> **ASSIGNMENT**
As soon as the line containing "entendre que les" appears in the material below, start returning lines exactly, and end with the line containing "les patients et".

> **DATASET EXTRACT**
= = = = =
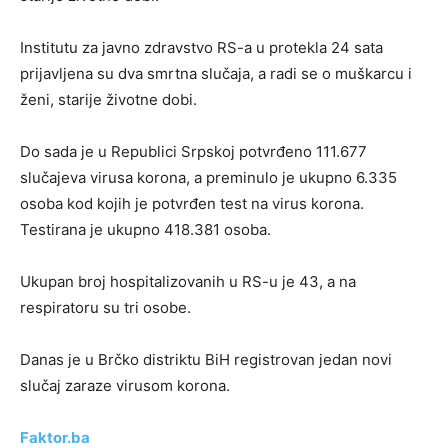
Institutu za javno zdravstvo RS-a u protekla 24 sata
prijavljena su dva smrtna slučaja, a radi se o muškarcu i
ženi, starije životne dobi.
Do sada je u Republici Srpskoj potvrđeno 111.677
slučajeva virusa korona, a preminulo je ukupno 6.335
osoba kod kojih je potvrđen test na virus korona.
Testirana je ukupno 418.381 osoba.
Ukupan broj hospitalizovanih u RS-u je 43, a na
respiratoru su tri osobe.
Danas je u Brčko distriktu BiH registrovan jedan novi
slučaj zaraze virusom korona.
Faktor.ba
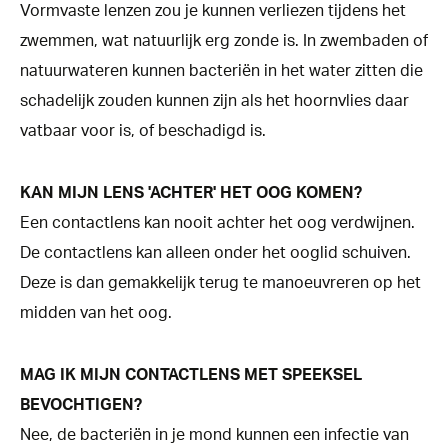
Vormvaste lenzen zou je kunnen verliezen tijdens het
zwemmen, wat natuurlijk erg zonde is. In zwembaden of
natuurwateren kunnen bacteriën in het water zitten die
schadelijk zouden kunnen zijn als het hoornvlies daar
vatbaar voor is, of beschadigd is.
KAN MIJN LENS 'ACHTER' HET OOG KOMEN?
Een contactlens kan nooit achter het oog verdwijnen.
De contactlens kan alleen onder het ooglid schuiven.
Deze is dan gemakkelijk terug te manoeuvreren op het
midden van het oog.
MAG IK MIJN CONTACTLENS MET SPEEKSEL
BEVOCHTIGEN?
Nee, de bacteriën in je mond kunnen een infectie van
= = = = =
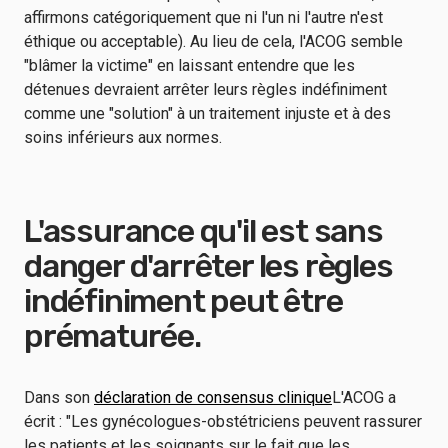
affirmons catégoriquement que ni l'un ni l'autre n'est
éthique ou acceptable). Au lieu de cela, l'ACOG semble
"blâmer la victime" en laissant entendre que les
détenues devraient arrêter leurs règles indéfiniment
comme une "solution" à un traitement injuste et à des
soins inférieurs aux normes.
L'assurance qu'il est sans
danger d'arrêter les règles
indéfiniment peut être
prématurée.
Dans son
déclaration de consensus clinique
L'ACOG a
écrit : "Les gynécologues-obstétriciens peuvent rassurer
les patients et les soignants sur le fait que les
= = = = =
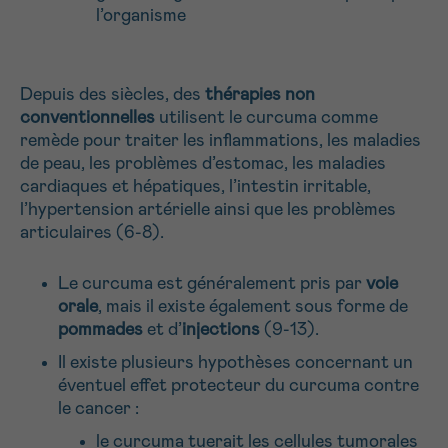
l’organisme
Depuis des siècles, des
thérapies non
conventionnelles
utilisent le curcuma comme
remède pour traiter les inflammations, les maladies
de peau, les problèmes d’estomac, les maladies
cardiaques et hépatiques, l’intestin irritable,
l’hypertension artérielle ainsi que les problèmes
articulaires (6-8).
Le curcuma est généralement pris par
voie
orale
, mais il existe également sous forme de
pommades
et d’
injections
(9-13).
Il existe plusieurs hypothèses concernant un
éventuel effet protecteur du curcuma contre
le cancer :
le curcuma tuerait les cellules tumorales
= = = = =
> **ANSWER FOR THE TASK**
"blâmer la victime" en laissant entendre que les
détenues devraient arrêter leurs règles indéfiniment
comme une "solution" à un traitement injuste et à des
soins inférieurs aux normes.
L'assurance qu'il est sans
danger d'arrêter les règles
indéfiniment peut être
prématurée.
Dans son
déclaration de consensus clinique
L'ACOG a
écrit : "Les gynécologues-obstétriciens peuvent rassurer
les patients et les soignants sur le fait que les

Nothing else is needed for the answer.